You might try standing in front of the mirror when the cat is there! she might come to get used to it when she sees you in the mirror. It's funny as my cat never worries about my mirror wardrobes but if she catches her own reflection in the large patio doors in the lounge in the evening she arches her back and fluffs up! then does the funny crab walk! If you held her up to a wall mirror she probably would be fine! a large expanse probably spooks her as she thinks there's another room with another cat!!


----------



## Wendye (Apr 17, 2014)

I had this problem when I first moved into this house.
I invited the cat to step into the offending wardrobe and he was fine after I did that a few times. Eventually your cat will recognise that it's a mirror and nothing else but it might take a while.


----------



## JenetteCollins (Apr 15, 2014)

Mizzi's been an indoor cat since we adopted her when she was about 3 years old. She's only interested in going outside if we're out there so I think she's always been an indoor cat.

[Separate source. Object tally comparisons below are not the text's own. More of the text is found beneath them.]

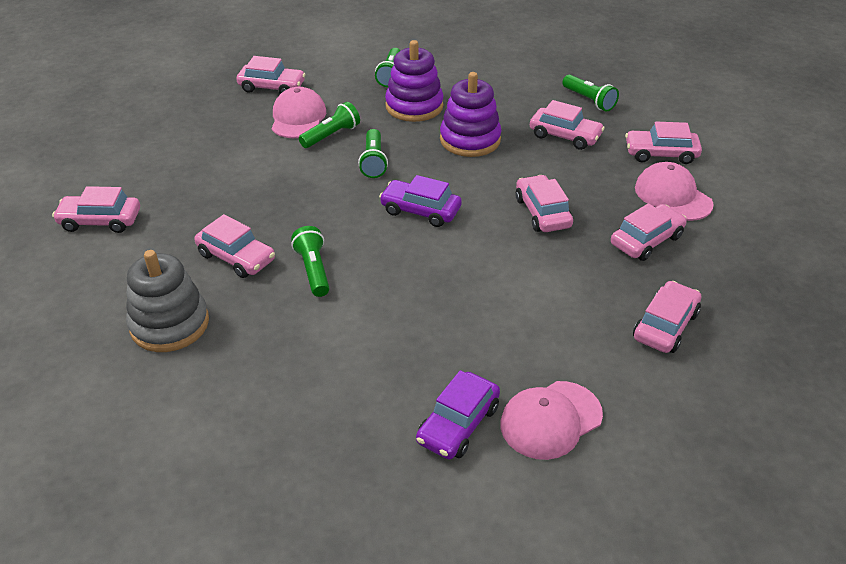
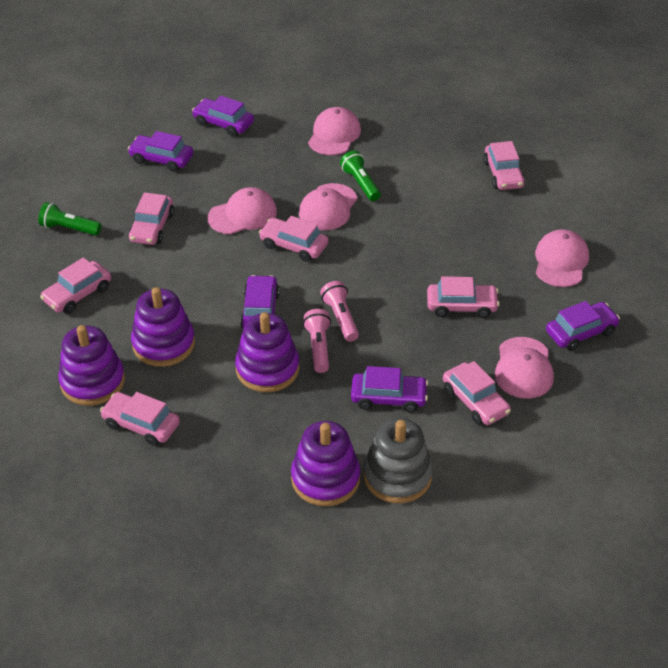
green flashlight: [291,226,330,297] [299,102,360,148] [358,129,388,178] [375,48,401,87] [562,74,619,111] = 5 -> [38,202,101,236] [340,151,381,201] = 2
pink cap: [272,87,326,138] [500,381,603,460] [635,162,713,221] = 3 -> [208,187,277,235] [299,183,357,230] [308,107,361,155] [495,337,554,399] [535,229,589,287] = 5
pink car: [52,186,140,233] [194,214,275,278] [236,56,306,94] [516,175,573,232] [530,100,605,150] [611,203,687,261] [625,122,702,164] [633,281,701,353] = 8 -> [40,257,111,314] [100,392,180,446] [129,192,174,245] [259,216,328,262] [427,276,500,318] [443,361,511,425] [483,141,525,190] = 7
pink flashlight: none = 0 -> [303,309,331,373] [320,281,359,342] = 2
purple car: [379,175,462,227] [416,370,500,459] = 2 -> [128,131,193,172] [192,96,254,137] [240,275,280,328] [351,366,428,413] [546,301,620,351] = 5
purple stacking toy: [385,40,443,122] [440,72,501,157] = 2 -> [58,325,125,406] [131,287,195,367] [235,312,299,392] [291,421,360,506] = 4

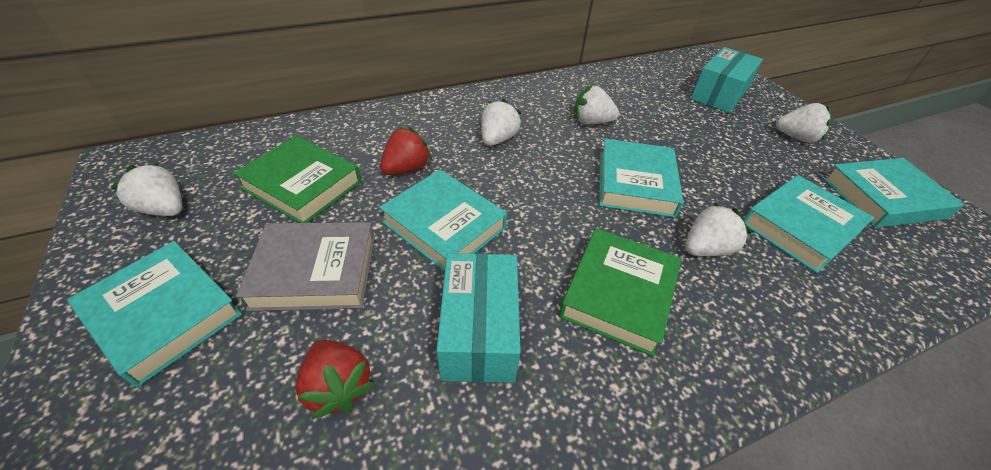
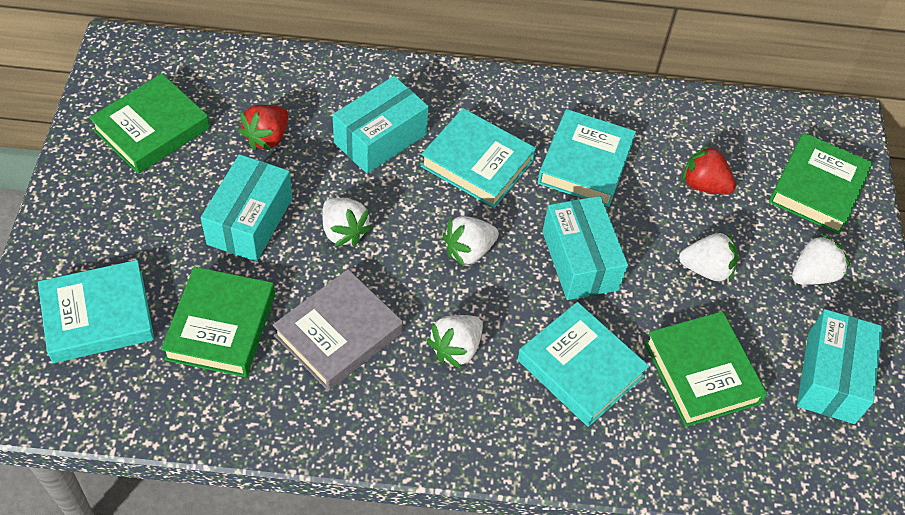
green book: [233,136,362,223] [559,228,682,356] = 2 -> [89,74,210,174] [161,267,275,377] [645,311,767,427] [769,132,873,234] = 4
turquoise book: [67,241,242,387] [379,169,507,271] [599,139,683,218] [743,175,874,273] [823,158,964,228] = 5 -> [38,260,154,363] [421,108,536,208] [517,302,649,427] [538,109,636,207] = 4
turquoise box: [436,253,521,383] [691,47,763,113] = 2 -> [201,154,292,262] [333,76,429,174] [542,196,628,300] [797,309,882,424] = 4

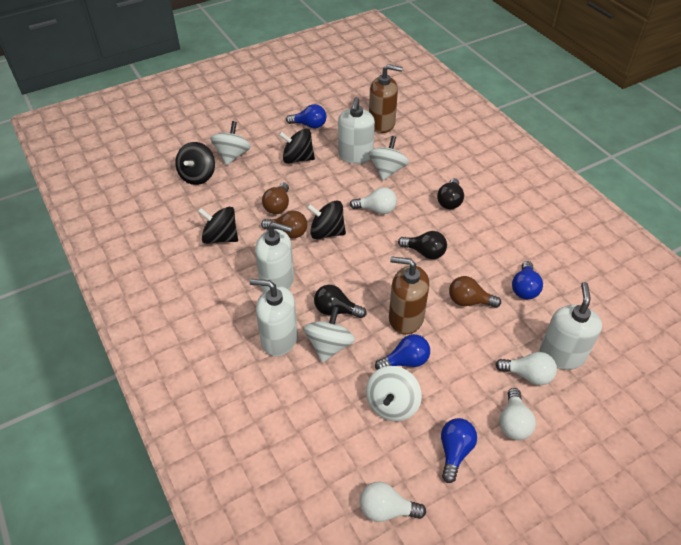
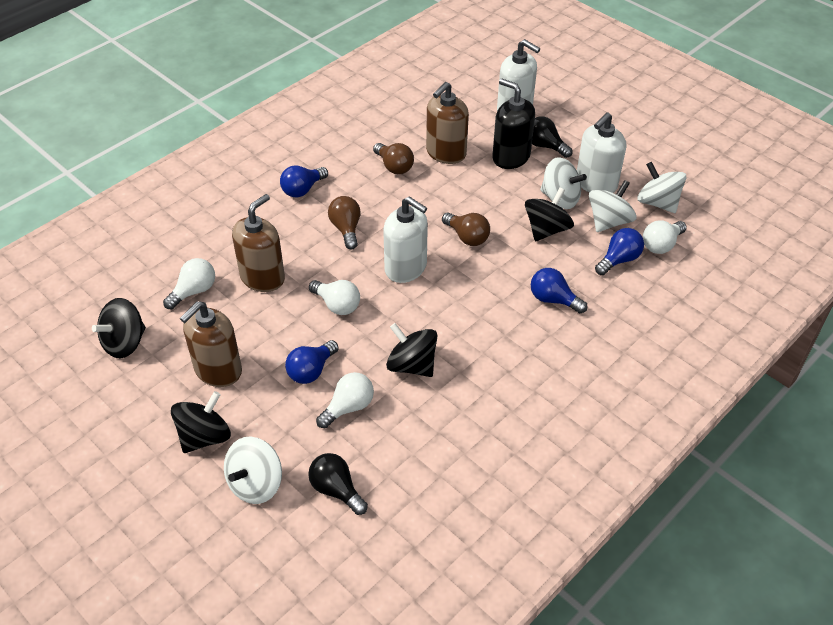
black light bulb: [314,285,366,318] [398,231,447,259] [437,178,464,209] = 3 -> [308,453,368,515] [532,116,573,158] = 2
black soap dispenser: none = 0 -> [492,79,535,169] = 1
brown soap dispenser: [369,64,403,133] [389,256,429,335] = 2 -> [180,301,242,387] [232,194,285,292] [426,82,469,164] = 3
white soap dispenser: [249,279,298,356] [255,222,294,291] [338,97,375,164] [540,282,602,370] = 4 -> [383,196,428,283] [497,39,540,110] [577,112,626,193] = 3

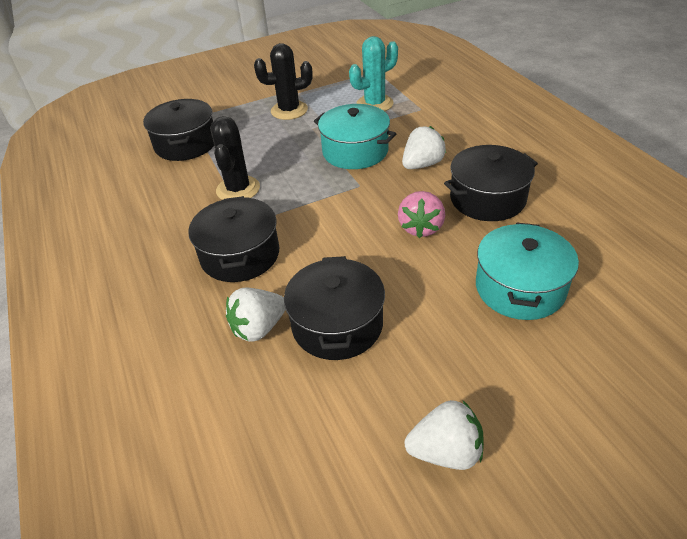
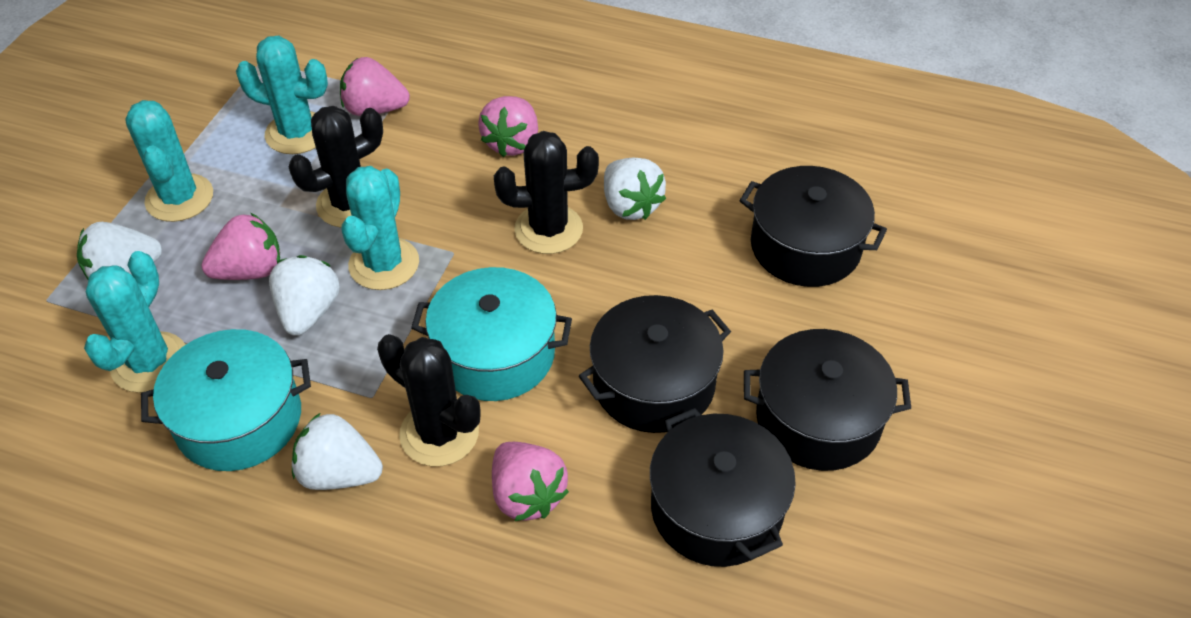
black cactus: [210,116,260,200] [254,43,313,120] = 2 -> [289,106,383,228] [377,334,480,466] [494,131,599,254] = 3
pink strawberry: [398,191,445,238] = 1 -> [201,213,280,280] [340,57,410,116] [478,96,538,157] [492,442,569,521] = 4
turquoise cactus: [349,36,398,111] = 1 -> [84,251,185,393] [125,100,213,222] [236,36,328,154] [341,166,419,290] = 4
white strawberry: [226,288,286,342] [402,126,446,169] [404,400,484,470] = 3 -> [77,222,162,279] [269,255,340,336] [292,413,383,490] [604,158,666,220] = 4

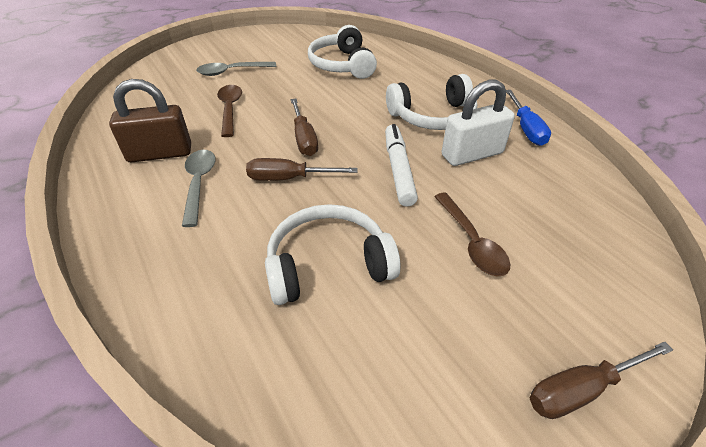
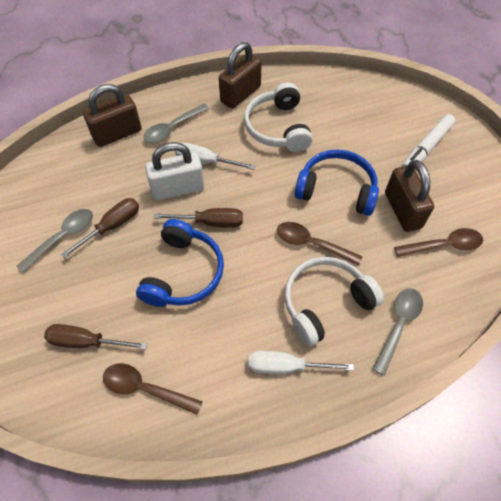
blue headphones: none = 0 -> [136,219,224,307] [294,150,379,216] = 2
blue screwdriver: [506,90,551,146] = 1 -> none = 0
brown padlock: [109,79,191,163] = 1 -> [83,84,142,147] [219,42,262,109] [385,160,434,232] = 3
brown spoon: [217,85,242,137] [434,193,510,276] = 2 -> [103,363,203,415] [277,222,363,265] [394,228,483,257] = 3
grey spoon: [182,150,216,227] [196,62,276,76] = 2 -> [17,209,93,273] [144,103,209,143] [372,288,423,376] = 3
white headphones: [265,204,401,305] [308,25,377,79] [386,74,477,130] = 3 -> [244,82,313,152] [284,257,384,346] = 2
white screwdriver: none = 0 -> [175,143,256,170] [249,351,354,374] = 2

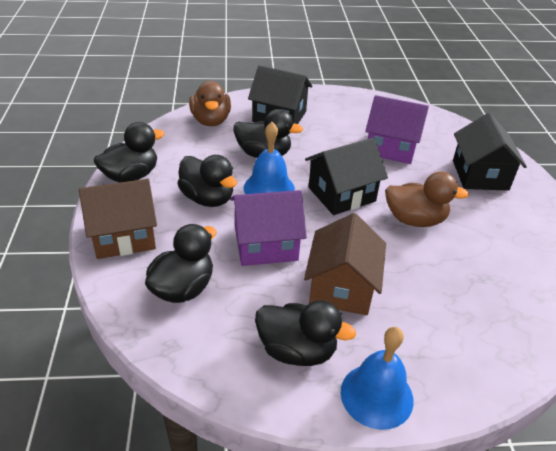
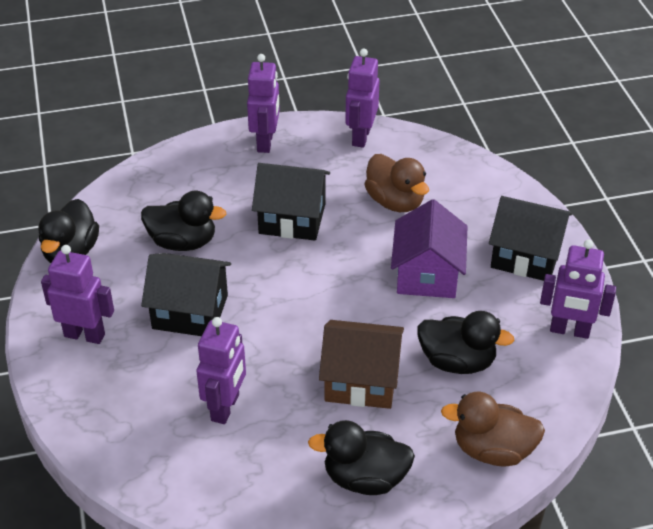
black duck: [94,122,164,182] [145,224,217,303] [177,155,237,207] [234,109,303,158] [255,300,356,366] = 5 -> [38,199,99,263] [141,191,226,251] [308,420,415,495] [417,311,515,374] = 4
blue bell: [243,122,295,194] [341,327,414,430] = 2 -> none = 0
brown house: [79,179,157,259] [304,213,386,315] = 2 -> [319,320,404,409] = 1
purple house: [230,190,307,266] [365,95,429,164] = 2 -> [391,199,468,298] = 1
purple robot: none = 0 -> [41,245,114,344] [196,317,246,424] [247,54,280,153] [345,48,380,148] [540,239,616,339] = 5

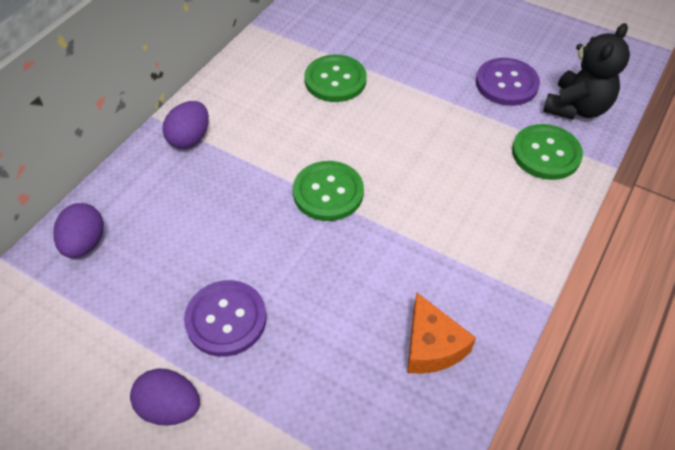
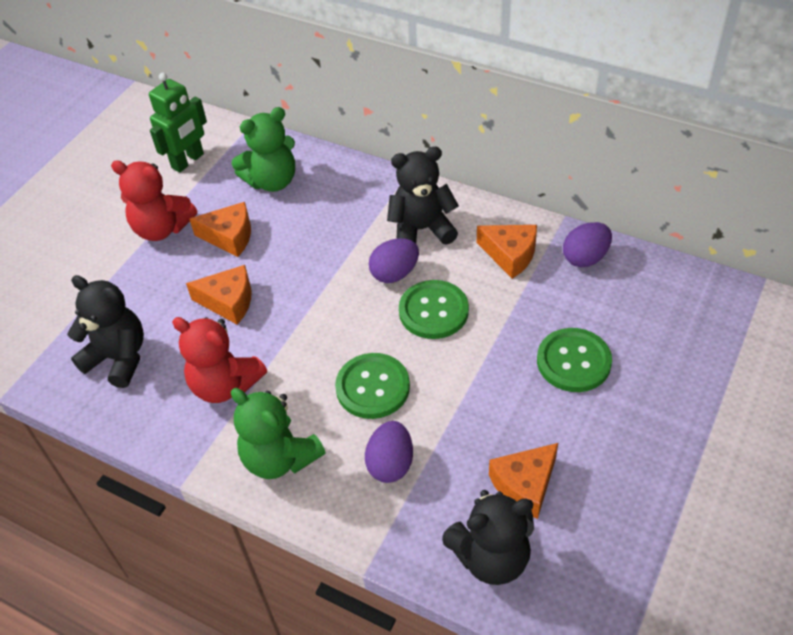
black teddy bear: [543,23,630,119] = 1 -> [67,275,144,388] [387,147,459,245] [442,490,534,585] = 3
green robot: none = 0 -> [149,73,207,173] = 1
green teddy bear: none = 0 -> [231,388,326,479] [232,107,295,192] = 2
orange cheese: [407,293,476,374] = 1 -> [186,265,251,325] [189,202,251,257] [477,225,537,279] [489,443,558,519] = 4
purple button: [184,280,267,357] [476,58,540,106] = 2 -> none = 0
red teddy bear: none = 0 -> [111,160,197,241] [172,317,267,403] = 2

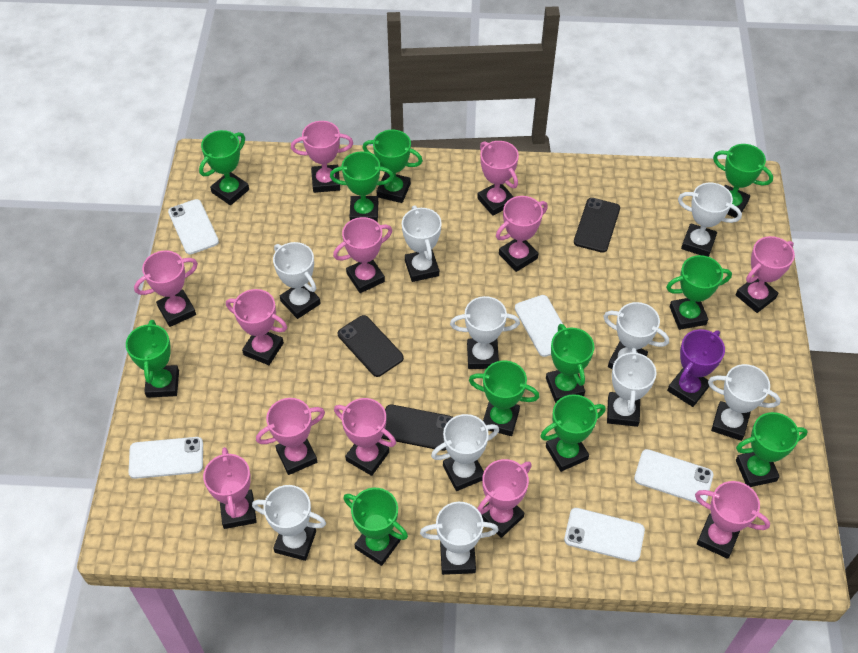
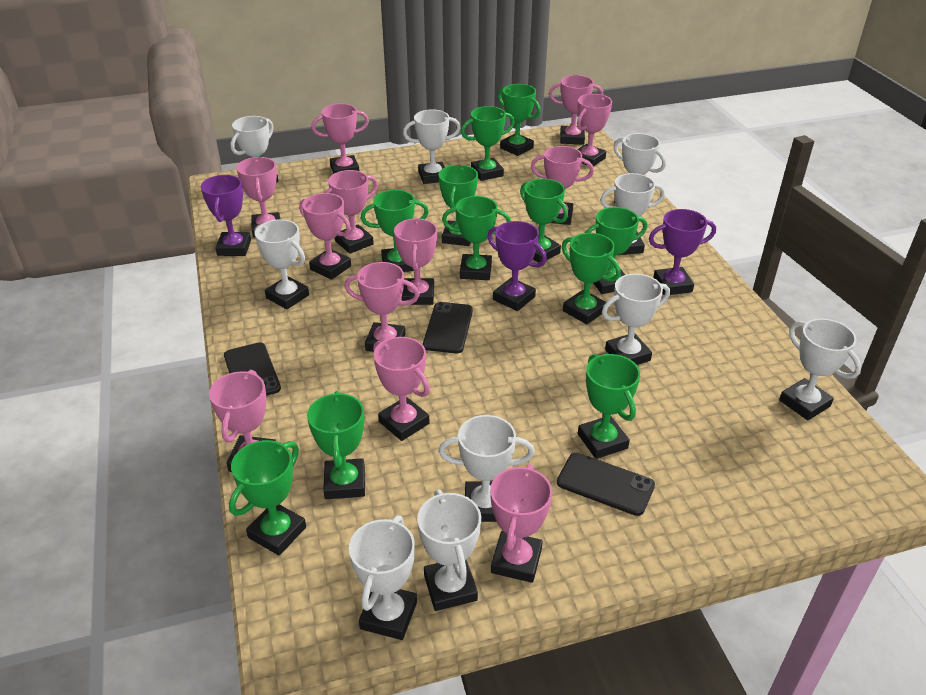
purple trophy: [667,329,725,407] = 1 -> [201,175,251,256] [487,221,547,311] [649,209,716,295] = 3
white phone: [129,437,203,479] [168,199,219,254] [515,295,563,357] [564,508,645,562] [634,449,713,504] = 5 -> none = 0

The only thing that has changed is the mirrored doors!! I've now covered them up with garbage bags (had to do two levels as she was standing on her hind legs so she could still fight with herself) and have covered all other mirrors in the house, plus have outside lights on at night so she can't see her reflection. My husband put held her up next to him in front of the mirror but she went berserk trying to attack the mirror still. Looks like, at least for the short term, my new, expensive doors will remain covered in garbage bags. We haven't had any 'attacks' for a few days now so I'll keep the status quo for a while before I start to introduce short times in front of small mirrors. I'll let you know how I go. BTW, she gets behind the mirror doors all the time but it made no difference. And I used to think she was a smart pussy cat!!


----------